◆ PROBLEM DESCRIPTION ◆
In the stretch of rows from the line containing "Page size: 1654x931." through the line containing "793, 1546, 903]", replace "bounding box" with "enclosing box" and give those lines again with nothing else changed.

━━━━━ INFORMATION SHOWN ━━━━━

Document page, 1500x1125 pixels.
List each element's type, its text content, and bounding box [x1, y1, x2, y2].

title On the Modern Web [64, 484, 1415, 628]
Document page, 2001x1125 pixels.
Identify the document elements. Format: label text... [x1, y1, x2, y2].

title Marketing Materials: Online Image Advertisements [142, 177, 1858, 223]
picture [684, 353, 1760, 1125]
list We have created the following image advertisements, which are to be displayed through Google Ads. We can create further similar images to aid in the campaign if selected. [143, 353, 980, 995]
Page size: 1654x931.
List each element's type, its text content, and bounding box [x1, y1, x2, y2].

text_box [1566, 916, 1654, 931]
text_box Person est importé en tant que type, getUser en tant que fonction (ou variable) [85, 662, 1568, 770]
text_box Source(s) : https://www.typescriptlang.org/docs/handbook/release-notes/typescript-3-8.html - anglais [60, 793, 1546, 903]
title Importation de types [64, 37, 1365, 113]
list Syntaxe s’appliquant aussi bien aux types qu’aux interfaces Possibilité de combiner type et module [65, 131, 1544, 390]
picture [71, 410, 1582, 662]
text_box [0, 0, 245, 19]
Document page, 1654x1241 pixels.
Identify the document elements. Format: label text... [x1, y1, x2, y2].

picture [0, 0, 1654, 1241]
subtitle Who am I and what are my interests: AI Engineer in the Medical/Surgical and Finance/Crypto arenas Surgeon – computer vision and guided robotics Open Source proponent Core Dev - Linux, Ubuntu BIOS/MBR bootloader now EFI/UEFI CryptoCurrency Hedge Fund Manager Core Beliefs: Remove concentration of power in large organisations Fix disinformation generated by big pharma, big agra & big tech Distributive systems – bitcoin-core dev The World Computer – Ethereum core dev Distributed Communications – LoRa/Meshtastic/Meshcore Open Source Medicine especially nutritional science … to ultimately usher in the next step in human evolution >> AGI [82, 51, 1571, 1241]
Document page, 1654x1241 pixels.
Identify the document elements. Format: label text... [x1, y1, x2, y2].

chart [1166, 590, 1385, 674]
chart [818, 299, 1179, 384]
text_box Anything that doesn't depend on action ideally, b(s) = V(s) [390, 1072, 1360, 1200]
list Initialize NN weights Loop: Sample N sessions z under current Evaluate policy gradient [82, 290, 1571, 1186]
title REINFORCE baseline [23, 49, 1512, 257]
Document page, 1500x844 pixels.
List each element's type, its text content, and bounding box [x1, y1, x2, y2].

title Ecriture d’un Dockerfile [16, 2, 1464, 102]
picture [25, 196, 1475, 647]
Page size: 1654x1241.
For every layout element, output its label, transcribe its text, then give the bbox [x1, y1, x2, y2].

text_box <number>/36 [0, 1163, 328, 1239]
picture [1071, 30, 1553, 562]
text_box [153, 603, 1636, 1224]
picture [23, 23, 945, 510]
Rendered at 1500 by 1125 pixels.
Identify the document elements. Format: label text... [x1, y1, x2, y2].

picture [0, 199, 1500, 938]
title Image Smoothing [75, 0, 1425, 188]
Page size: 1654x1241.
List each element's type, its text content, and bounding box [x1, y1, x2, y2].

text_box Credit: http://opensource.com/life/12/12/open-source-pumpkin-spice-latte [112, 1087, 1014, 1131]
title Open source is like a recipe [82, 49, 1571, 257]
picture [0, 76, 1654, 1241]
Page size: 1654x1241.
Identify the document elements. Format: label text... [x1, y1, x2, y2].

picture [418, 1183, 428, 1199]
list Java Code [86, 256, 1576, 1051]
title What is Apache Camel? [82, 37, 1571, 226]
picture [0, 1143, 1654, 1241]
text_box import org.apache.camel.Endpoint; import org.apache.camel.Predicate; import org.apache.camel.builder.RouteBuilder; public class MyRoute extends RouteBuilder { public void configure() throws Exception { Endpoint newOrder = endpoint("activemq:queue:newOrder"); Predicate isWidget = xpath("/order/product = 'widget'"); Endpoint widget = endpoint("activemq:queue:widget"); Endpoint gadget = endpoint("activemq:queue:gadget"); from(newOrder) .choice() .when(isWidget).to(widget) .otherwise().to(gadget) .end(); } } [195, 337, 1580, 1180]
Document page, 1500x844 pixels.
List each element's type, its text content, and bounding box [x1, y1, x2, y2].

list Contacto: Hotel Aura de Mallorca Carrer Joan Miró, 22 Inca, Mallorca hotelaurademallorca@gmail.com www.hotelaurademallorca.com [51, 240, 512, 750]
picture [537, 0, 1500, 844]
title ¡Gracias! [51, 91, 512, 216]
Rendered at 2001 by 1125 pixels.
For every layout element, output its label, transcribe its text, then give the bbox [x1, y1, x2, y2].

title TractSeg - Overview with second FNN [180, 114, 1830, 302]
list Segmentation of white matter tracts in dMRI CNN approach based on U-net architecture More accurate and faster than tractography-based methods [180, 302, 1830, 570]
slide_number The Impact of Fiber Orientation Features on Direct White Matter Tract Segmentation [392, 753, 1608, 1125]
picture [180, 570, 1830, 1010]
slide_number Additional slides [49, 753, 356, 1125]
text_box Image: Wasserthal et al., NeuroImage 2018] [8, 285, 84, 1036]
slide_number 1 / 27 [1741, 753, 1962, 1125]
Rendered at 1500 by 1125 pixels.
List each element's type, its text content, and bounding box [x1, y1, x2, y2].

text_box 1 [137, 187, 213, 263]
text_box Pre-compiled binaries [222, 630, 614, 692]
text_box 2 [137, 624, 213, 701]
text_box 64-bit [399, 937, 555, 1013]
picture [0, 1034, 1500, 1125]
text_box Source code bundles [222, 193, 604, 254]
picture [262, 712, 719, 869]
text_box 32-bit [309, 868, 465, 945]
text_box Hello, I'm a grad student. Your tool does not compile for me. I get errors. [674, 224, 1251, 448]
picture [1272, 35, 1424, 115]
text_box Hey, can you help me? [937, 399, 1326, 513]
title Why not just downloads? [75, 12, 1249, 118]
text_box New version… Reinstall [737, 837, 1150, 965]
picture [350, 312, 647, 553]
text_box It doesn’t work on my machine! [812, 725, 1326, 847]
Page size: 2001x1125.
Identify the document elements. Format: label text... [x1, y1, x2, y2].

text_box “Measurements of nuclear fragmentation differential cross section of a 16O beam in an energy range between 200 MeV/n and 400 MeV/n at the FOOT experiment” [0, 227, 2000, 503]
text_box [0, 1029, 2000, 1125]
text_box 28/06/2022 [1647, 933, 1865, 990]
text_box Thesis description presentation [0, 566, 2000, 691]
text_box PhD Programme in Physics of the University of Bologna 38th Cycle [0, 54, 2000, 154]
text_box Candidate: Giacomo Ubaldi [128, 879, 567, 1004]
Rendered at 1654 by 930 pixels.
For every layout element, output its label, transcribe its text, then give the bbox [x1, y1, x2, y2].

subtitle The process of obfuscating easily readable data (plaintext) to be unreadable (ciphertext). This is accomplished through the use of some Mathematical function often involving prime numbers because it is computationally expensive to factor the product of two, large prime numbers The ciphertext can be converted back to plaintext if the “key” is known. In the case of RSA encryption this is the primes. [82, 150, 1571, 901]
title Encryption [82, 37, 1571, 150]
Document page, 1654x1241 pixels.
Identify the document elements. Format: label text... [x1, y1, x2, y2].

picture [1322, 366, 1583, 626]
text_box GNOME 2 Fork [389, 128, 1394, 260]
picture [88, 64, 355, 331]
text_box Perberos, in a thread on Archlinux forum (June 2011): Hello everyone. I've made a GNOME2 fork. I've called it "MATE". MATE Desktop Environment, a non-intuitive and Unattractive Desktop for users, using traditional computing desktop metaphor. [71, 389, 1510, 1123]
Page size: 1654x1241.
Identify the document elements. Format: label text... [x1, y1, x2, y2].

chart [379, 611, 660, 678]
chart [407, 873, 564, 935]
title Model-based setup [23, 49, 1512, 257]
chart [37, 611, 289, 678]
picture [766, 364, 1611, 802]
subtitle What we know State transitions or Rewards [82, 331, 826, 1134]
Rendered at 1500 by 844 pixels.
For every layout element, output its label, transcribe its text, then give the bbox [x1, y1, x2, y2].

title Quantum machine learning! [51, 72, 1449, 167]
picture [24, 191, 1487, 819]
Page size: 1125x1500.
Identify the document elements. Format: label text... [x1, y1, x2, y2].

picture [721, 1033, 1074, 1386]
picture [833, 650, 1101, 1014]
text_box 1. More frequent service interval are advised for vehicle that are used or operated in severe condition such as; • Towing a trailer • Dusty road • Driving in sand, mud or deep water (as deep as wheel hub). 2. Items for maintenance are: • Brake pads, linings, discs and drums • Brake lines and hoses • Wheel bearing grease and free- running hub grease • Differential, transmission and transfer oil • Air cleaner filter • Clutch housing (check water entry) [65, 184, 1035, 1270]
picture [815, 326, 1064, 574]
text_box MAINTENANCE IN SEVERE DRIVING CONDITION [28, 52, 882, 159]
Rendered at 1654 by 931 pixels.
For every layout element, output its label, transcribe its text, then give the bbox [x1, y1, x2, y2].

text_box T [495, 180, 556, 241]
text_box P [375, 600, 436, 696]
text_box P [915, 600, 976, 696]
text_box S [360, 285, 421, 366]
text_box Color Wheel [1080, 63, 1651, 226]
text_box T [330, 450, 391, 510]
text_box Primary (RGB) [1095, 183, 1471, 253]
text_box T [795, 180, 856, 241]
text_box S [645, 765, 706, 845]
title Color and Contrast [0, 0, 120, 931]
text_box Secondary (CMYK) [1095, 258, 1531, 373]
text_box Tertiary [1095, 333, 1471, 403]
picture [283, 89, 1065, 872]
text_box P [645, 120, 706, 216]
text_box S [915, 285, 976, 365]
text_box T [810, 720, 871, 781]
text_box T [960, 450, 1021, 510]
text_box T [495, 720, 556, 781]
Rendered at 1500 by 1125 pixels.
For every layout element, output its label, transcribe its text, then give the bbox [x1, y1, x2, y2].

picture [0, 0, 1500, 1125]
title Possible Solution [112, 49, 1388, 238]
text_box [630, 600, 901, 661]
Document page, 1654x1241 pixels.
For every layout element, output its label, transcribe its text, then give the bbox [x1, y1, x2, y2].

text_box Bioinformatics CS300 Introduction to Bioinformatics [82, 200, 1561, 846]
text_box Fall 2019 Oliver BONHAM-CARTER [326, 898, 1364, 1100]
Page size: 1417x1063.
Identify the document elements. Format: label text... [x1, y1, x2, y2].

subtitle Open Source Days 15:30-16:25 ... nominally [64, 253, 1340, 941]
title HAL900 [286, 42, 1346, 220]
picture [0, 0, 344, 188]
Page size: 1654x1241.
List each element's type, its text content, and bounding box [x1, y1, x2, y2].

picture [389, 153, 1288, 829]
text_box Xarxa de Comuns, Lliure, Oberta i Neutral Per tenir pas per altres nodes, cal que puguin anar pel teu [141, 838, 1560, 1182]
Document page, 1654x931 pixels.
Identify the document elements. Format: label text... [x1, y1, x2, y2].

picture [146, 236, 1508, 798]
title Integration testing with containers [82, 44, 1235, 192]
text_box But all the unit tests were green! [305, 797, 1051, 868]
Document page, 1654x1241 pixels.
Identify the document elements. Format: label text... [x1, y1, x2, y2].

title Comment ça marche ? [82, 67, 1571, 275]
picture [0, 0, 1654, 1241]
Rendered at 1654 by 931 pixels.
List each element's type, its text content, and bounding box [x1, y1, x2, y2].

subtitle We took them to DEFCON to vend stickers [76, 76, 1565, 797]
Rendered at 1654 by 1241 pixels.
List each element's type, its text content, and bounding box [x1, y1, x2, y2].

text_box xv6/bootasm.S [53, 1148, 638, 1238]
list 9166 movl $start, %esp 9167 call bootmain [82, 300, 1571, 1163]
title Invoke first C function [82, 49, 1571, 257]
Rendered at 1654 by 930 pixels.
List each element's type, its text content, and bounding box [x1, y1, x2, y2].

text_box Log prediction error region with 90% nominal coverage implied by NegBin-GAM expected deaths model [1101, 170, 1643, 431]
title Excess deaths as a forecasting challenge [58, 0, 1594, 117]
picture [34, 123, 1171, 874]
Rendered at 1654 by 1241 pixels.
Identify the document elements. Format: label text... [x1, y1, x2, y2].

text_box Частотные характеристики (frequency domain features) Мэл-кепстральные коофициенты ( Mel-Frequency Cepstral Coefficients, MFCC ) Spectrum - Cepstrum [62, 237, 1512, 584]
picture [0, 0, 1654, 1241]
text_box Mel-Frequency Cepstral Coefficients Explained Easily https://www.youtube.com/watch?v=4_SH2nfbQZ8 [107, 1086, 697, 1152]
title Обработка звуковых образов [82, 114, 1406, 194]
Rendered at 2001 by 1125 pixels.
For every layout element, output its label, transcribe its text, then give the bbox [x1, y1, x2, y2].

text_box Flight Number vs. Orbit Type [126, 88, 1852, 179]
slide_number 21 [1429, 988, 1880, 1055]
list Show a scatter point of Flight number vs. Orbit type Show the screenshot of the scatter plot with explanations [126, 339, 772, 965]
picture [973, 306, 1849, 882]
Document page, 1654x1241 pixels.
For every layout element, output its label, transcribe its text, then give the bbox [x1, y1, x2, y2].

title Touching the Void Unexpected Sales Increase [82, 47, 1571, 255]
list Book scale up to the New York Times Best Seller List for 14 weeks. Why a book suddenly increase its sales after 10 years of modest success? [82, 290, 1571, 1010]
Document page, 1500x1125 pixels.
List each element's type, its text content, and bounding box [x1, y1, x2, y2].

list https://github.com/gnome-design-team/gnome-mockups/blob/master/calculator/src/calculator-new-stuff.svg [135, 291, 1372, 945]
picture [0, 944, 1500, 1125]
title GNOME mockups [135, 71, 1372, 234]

━━━━━

◆ EXERCISE OUTPUT ◆
Page size: 1654x931.
List each element's type, its text content, and enclosing box [x1, y1, x2, y2].

text_box [1566, 916, 1654, 931]
text_box Person est importé en tant que type, getUser en tant que fonction (ou variable) [85, 662, 1568, 770]
text_box Source(s) : https://www.typescriptlang.org/docs/handbook/release-notes/typescript-3-8.html - anglais [60, 793, 1546, 903]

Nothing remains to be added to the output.